By 1995 three years after
that first reunion concert, they were giving up to 25 performances a year, many
ending in standing ovations. They bought back the rights to their earlier
records and in February 1993 released a CD with highlights from recordings done
from 1964 to 1969. The success of that collection led to a second CD featuring
music done from 1970 to 1973. They have since recorded additional CDs, with
sales of the collections and new releases totaling over 50,000 copies.
In 1995 The Wedgwood Trio
traveled to Australia, where they sang in camp meetings and at Avondale College
to enthusiastic audiences.

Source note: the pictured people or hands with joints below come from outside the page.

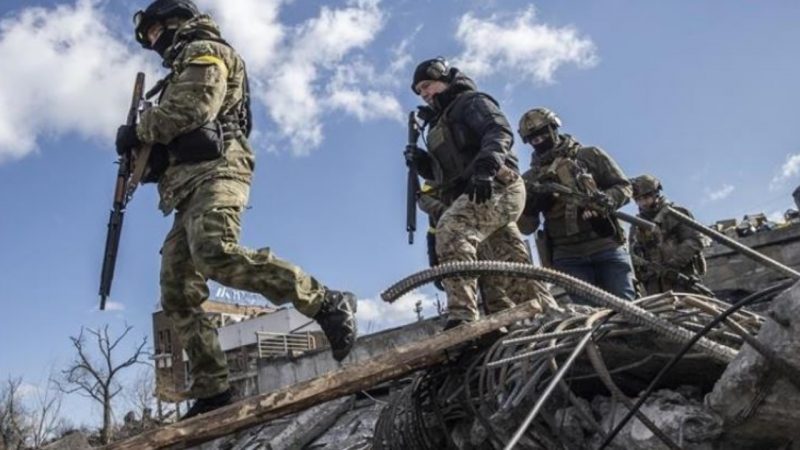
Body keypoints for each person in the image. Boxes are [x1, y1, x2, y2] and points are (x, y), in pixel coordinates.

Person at [115, 0, 357, 419]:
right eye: (149, 38)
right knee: (177, 291)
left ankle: (325, 301)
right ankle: (213, 386)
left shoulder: (205, 49)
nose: (154, 42)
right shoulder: (175, 72)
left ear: (176, 22)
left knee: (214, 252)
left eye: (155, 32)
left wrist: (139, 129)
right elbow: (175, 139)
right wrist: (143, 157)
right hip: (186, 189)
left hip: (219, 173)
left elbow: (195, 108)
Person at [406, 58, 553, 328]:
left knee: (452, 228)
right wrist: (423, 162)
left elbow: (499, 131)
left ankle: (462, 316)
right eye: (419, 91)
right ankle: (544, 318)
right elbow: (446, 175)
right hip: (475, 196)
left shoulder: (471, 102)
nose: (424, 94)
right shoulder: (438, 125)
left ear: (444, 78)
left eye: (427, 85)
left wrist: (485, 169)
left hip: (497, 185)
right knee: (507, 267)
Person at [517, 107, 636, 303]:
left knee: (627, 308)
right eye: (533, 139)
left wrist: (605, 201)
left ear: (554, 129)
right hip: (567, 256)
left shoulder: (589, 156)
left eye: (543, 134)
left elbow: (624, 187)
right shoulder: (530, 179)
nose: (539, 141)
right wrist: (533, 205)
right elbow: (526, 227)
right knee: (587, 315)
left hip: (605, 245)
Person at [629, 175, 707, 295]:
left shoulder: (676, 213)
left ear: (656, 194)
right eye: (638, 199)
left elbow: (694, 240)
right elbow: (633, 253)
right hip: (654, 284)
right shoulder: (637, 224)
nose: (643, 203)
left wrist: (672, 265)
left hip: (681, 277)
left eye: (646, 197)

Two of their more meaningful concerts abroad,
however, were performed at alumni weekend at Newbold
College in England in the summer of 1995. They took their families along and
shared with them nostalgic visits to sites that had had meaning to them as
college students.
A week before going to Newbold, they performed at the General Conference Session
in the Netherlands. While three decades earlier they had been viewed with alarm
by many in the Adventist church, they were now featured at the largest church
gathering in history to that point and greeted with applause, after their
numbers.
In subsequent years, they
have traveled and performed extensively. Dick Walker, a fiddler who has played
with them since 1996, recently wrote about that experience, noting particularly
the unspoken communication he enjoyed with Summerour
during performances:
During our concerts, Bob is the leader. It has gotten to
the point where he and I can read each other with eye contact and make
adjustments as we are performing, a form of communication I really enjoy. All
of us have a good way of pulling together to make things work.
The passage of years and the
changes around them in society and the church as well as in each of their lives
have forged lifelong friendships. Like the Voice of Prophecy broadcast and
Faith for Today telecast, which pioneered new ways in which to do evangelism
for those outside the church, The Wedgwood Trio was the first to show a way to
reach and keep young people and members with differing tastes in the church.
Summerour recently observed:
Our music was one thing, but our stage style was what
really made our group successful. We were able to put people at ease with
religious issues. Don was really good at this type of interaction. We had this
rhythm where I played the rebellious one, he was the innocent, and Jerry was
the peacemaker. These usually secular exchanges, when combined with the music,
enabled us to connect with our audiences and enhance our spiritual message.
ds/2009
Sources: This
biography is based primarily on interviews conducted by Marilyn Thomsen with
members of the Wedgwood Trio, which were then edited and placed in context by
her in Wedgwood: Their music, their journey, Pacific Press Publishing
Association, 1996; conversations, interviews, and email exchanges by me with Summerour, Hoyle, and Vollmer in March 2009; and
"Dick's Forum - No.13,"; California Birth Index.